Roger Newton at microscope.JPG

Esperion Therapeutics CEO Roger Newton hopes to commercialize new technology to treat HDL cholesterol performance.

Nathan Bomey | AnnArbor.com

He’ll have to do it with less money and fewer employees than he had when his company, Esperion Therapeutics, was flying high several years ago. Newton in spring 2008 restarted Esperion, which Pfizer shut down in 2007 only three years after spending $1.3 billion to acquire the company.

Esperion licensed technology from Pfizer to resume his quest to commercialize therapies to raise HDL cholesterol levels or improve its performance. HDL cholesterol plays an important role in eliminating harmful lipids that can cause various diseases.

Newton knows a thing or two about cholesterol. As a scientist for Warner-Lambert Co. in Ann Arbor two decades ago, he famously co-discovered Lipitor, which lowers “bad” LDL cholesterol and today is the world's top selling drug.

But raising HDL cholesterol in patients is a major challenge that has eluded the industry’s biggest players.

To beat the odds, Esperion must spend capital wisely. For example, Newton is well aware that Esperion won’t be able to afford a 90-person staff like it had at one point before its 2004 acquisition by Pfizer.

The company currently employs 13 workers at the Michigan Life Science and Innovation Center, a business incubator in Plymouth Township.

Funding is too sparse in the capital-intensive drug discovery industry to support a staff of 90 for a small drug company. Newton secured $22.75 million in venture capital to launch his company in spring 2008, but he’s got to make it last since most investors are maintaining a conservative approach in the post-financial crisis environment. Filing an initial public offering - another funding mechanism - is altogether unrealistic.

That’s why Newton believes it’s important for Esperion to rely heavily on research partnerships and consultants to advance the company’s technology.

Esperion announced June 14 that it had established a research arrangement with scientists at the Cleveland Clinic.

Newton said deals like the arrangement with Cleveland Clinic are critical to improving the prospects of Esperion’s clinical drug development efforts. They’re cost effective and they reduce the amount of risk Esperion has to assume.

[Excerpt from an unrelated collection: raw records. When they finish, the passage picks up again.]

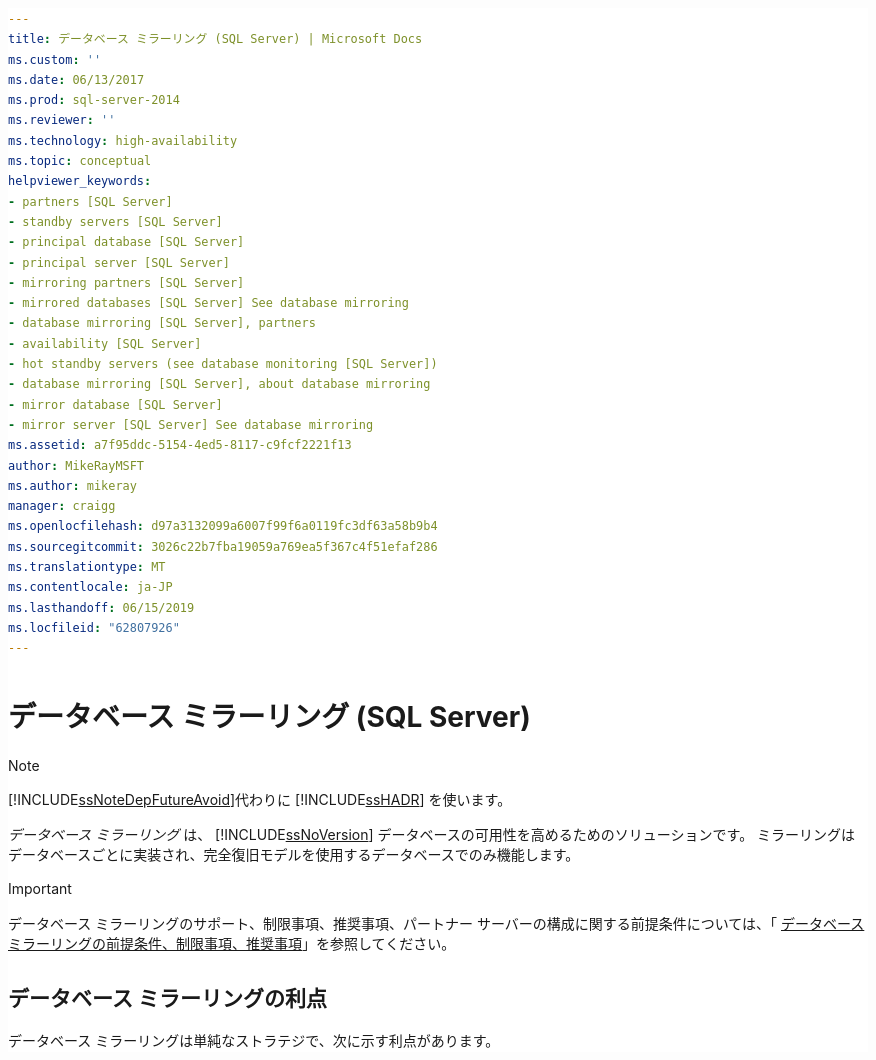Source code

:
 ```yaml
---
title: データベース ミラーリング (SQL Server) | Microsoft Docs
ms.custom: ''
ms.date: 06/13/2017
ms.prod: sql-server-2014
ms.reviewer: ''
ms.technology: high-availability
ms.topic: conceptual
helpviewer_keywords:
- partners [SQL Server]
- standby servers [SQL Server]
- principal database [SQL Server]
- principal server [SQL Server]
- mirroring partners [SQL Server]
- mirrored databases [SQL Server] See database mirroring
- database mirroring [SQL Server], partners
- availability [SQL Server]
- hot standby servers (see database monitoring [SQL Server])
- database mirroring [SQL Server], about database mirroring
- mirror database [SQL Server]
- mirror server [SQL Server] See database mirroring
ms.assetid: a7f95ddc-5154-4ed5-8117-c9fcf2221f13
author: MikeRayMSFT
ms.author: mikeray
manager: craigg
ms.openlocfilehash: d97a3132099a6007f99f6a0119fc3df63a58b9b4
ms.sourcegitcommit: 3026c22b7fba19059a769ea5f367c4f51efaf286
ms.translationtype: MT
ms.contentlocale: ja-JP
ms.lasthandoff: 06/15/2019
ms.locfileid: "62807926"
---
```

# <a name="database-mirroring-sql-server"></a>データベース ミラーリング (SQL Server)
    
> [!NOTE]  
>  [!INCLUDE[ssNoteDepFutureAvoid](../../includes/ssnotedepfutureavoid-md.md)]代わりに [!INCLUDE[ssHADR](../../includes/sshadr-md.md)] を使います。  
  
 *データベース ミラーリング* は、 [!INCLUDE[ssNoVersion](../../includes/ssnoversion-md.md)] データベースの可用性を高めるためのソリューションです。 ミラーリングはデータベースごとに実装され、完全復旧モデルを使用するデータベースでのみ機能します。  
  
> [!IMPORTANT]  
>  データベース ミラーリングのサポート、制限事項、推奨事項、パートナー サーバーの構成に関する前提条件については、「 [データベース ミラーリングの前提条件、制限事項、推奨事項](prerequisites-restrictions-and-recommendations-for-database-mirroring.md)」を参照してください。  
  

  
##  <a name="Benefits"></a> データベース ミラーリングの利点  
 データベース ミラーリングは単純なストラテジで、次に示す利点があります。  
  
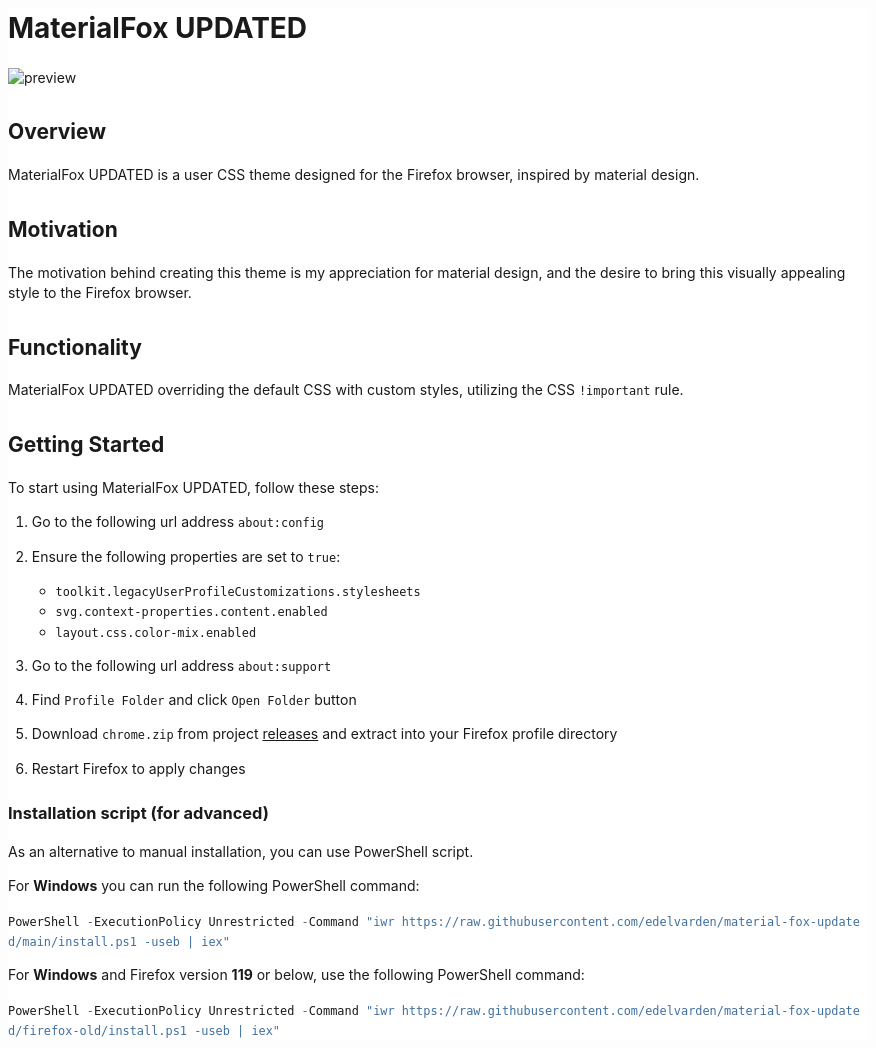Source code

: # MaterialFox UPDATED

![preview](assets/preview.png)

## Overview

MaterialFox UPDATED is a user CSS theme designed for the Firefox browser, inspired by material design.

## Motivation

The motivation behind creating this theme is my appreciation for material design, and the desire to bring this visually appealing style to the Firefox browser.

## Functionality

MaterialFox UPDATED overriding the default CSS with custom styles, utilizing the CSS `!important` rule.

## Getting Started

To start using MaterialFox UPDATED, follow these steps:

1. Go to the following url address `about:config`
2. Ensure the following properties are set to `true`:

   - `toolkit.legacyUserProfileCustomizations.stylesheets`
   - `svg.context-properties.content.enabled`
   - `layout.css.color-mix.enabled`

3. Go to the following url address `about:support`
4. Find `Profile Folder` and click `Open Folder` button
5. Download `chrome.zip` from project [releases](https://github.com/edelvarden/material-fox-updated/releases/latest) and extract into your Firefox profile directory
6. Restart Firefox to apply changes

### Installation script (for advanced)

As an alternative to manual installation, you can use PowerShell script.

For **Windows** you can run the following PowerShell command:

```powershell
PowerShell -ExecutionPolicy Unrestricted -Command "iwr https://raw.githubusercontent.com/edelvarden/material-fox-updated/main/install.ps1 -useb | iex"
```

For **Windows** and Firefox version **119** or below, use the following PowerShell command:

```powershell
PowerShell -ExecutionPolicy Unrestricted -Command "iwr https://raw.githubusercontent.com/edelvarden/material-fox-updated/firefox-old/install.ps1 -useb | iex"
```
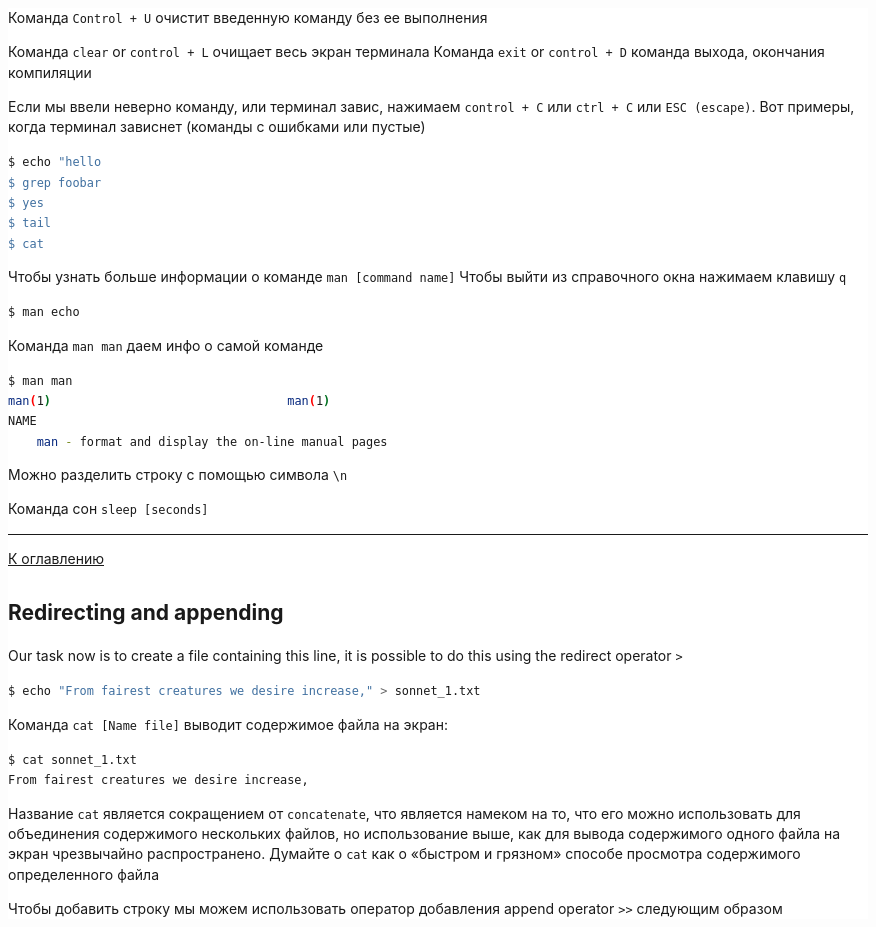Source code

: Команда `Control + U` очистит введенную команду без ее выполнения

Команда `clear` or `control + L` очищает весь экран терминала 
Команда `exit` or `control + D` команда выхода, окончания компиляции

Если мы ввели неверно команду, или терминал завис, нажимаем `control + C` или `ctrl + C` или `ESC (escape)`. Вот примеры, когда терминал зависнет (команды с ошибками или пустые)

```bash
$ echo "hello
$ grep foobar
$ yes
$ tail
$ cat
```

Чтобы узнать больше информации о команде `man [command name]`
Чтобы выйти из справочного окна нажимаем клавишу `q`

```bash
$ man echo
```

Команда `man man` даем инфо о самой команде
```bash
$ man man
man(1)                                 man(1)
NAME
    man - format and display the on-line manual pages
```

Можно разделить строку с помощью символа `\n`

Команда сон `sleep [seconds]`

---
[К оглавлению](#contents)
## <a id="chapter2" />Redirecting and appending
Our task now is to create a file containing this line, it is possible to do this using the redirect operator ` > `

```bash
$ echo "From fairest creatures we desire increase," > sonnet_1.txt
```

Команда `cat [Name file]` выводит содержимое файла на экран:

```bash
$ cat sonnet_1.txt
From fairest creatures we desire increase,
```
Название `cat` является сокращением от `concatenate`, что является намеком на то, что его можно использовать для объединения содержимого нескольких файлов, но использование выше, как для вывода содержимого одного файла на экран чрезвычайно распространено. Думайте о `cat` как о «быстром и грязном» способе просмотра содержимого определенного файла

Чтобы добавить строку мы можем использовать оператор добавления append operator ` >> ` следующим образом
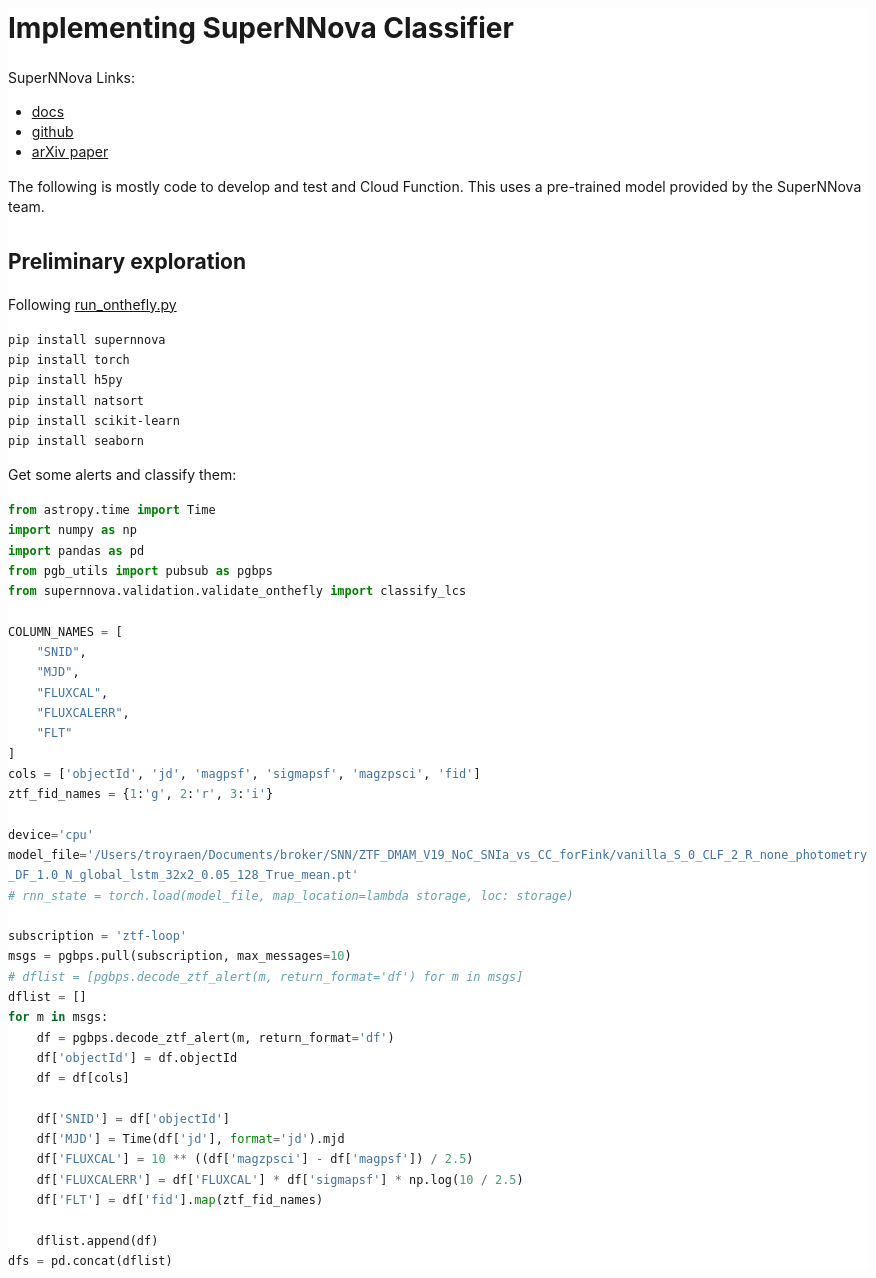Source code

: # Implementing SuperNNova Classifier

SuperNNova Links:
- [docs](https://supernnova.readthedocs.io/en/latest/index.html)
- [github](https://github.com/supernnova/SuperNNova)
- [arXiv paper](https://arxiv.org/pdf/1901.06384.pdf)  

The following is mostly code to develop and test and Cloud Function.
This uses a pre-trained model provided by the SuperNNova team.

## Preliminary exploration

Following [run_onthefly.py](https://github.com/supernnova/SuperNNova/blob/master/run_onthefly.py)

```bash
pip install supernnova
pip install torch
pip install h5py
pip install natsort
pip install scikit-learn
pip install seaborn
```

Get some alerts and classify them:

```python
from astropy.time import Time
import numpy as np
import pandas as pd
from pgb_utils import pubsub as pgbps
from supernnova.validation.validate_onthefly import classify_lcs

COLUMN_NAMES = [
    "SNID",
    "MJD",
    "FLUXCAL",
    "FLUXCALERR",
    "FLT"
]
cols = ['objectId', 'jd', 'magpsf', 'sigmapsf', 'magzpsci', 'fid']
ztf_fid_names = {1:'g', 2:'r', 3:'i'}

device='cpu'
model_file='/Users/troyraen/Documents/broker/SNN/ZTF_DMAM_V19_NoC_SNIa_vs_CC_forFink/vanilla_S_0_CLF_2_R_none_photometry_DF_1.0_N_global_lstm_32x2_0.05_128_True_mean.pt'
# rnn_state = torch.load(model_file, map_location=lambda storage, loc: storage)

subscription = 'ztf-loop'
msgs = pgbps.pull(subscription, max_messages=10)
# dflist = [pgbps.decode_ztf_alert(m, return_format='df') for m in msgs]
dflist = []
for m in msgs:
    df = pgbps.decode_ztf_alert(m, return_format='df')
    df['objectId'] = df.objectId
    df = df[cols]

    df['SNID'] = df['objectId']
    df['MJD'] = Time(df['jd'], format='jd').mjd
    df['FLUXCAL'] = 10 ** ((df['magzpsci'] - df['magpsf']) / 2.5)
    df['FLUXCALERR'] = df['FLUXCAL'] * df['sigmapsf'] * np.log(10 / 2.5)
    df['FLT'] = df['fid'].map(ztf_fid_names)

    dflist.append(df)
dfs = pd.concat(dflist)

```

“We’re going to take advantage of the connections we’ve made, the relationships we already have, and the capability of bringing a multi-talented group together,” he said.

Even if that group is smaller.

Contact AnnArbor.com's Nathan Bomey at (734) 623-2587 or nathanbomey@annarbor.com. You can also follow him on Twitter or subscribe to AnnArbor.com's newsletters.

Comments

Rork Kuick

Mon, Jun 21, 2010 : 1:03 p.m.

Interesting comment, trespass. In danger of being more interesting than the article.

trespass

Sun, Jun 20, 2010 : 5:53 a.m.

Partnerships like this, where the Cleveland Clinic shares the financial risk, deserve a great deal of scrutiny. There are often financial conflicts of interest for physicians involved in clinical drug trials but they have occaisionally and famously resulted in scandals. When there is financial risk for the physicians or their employer the conflicts of interest are harder to manage. The financial arrangements are not made available by the parties, which would make it difficult for a patient to give fully informed consent. Is my doctor putting me in this trial for my benefit or am I being exploited? How could a patient really tell? When a peer reviewer looks at the journal article reporting the results, how is he or she to evaluate the incentive to falsify or hype the result? Transparency of the financial arrangements are important and should be part of the evaluation of the protocol by the Cleveland Clinic's Institutional Review Board (IRB) but it is hard for an IRB to be independent when their employer has a financial risk in their approving the protocol. It is hard to imagine the perfect oversight process in such circumstances but it seems that it should at least involve public disclosure of the financial arrangements and review by an IRB not affiliated with the Cleveland Clinic.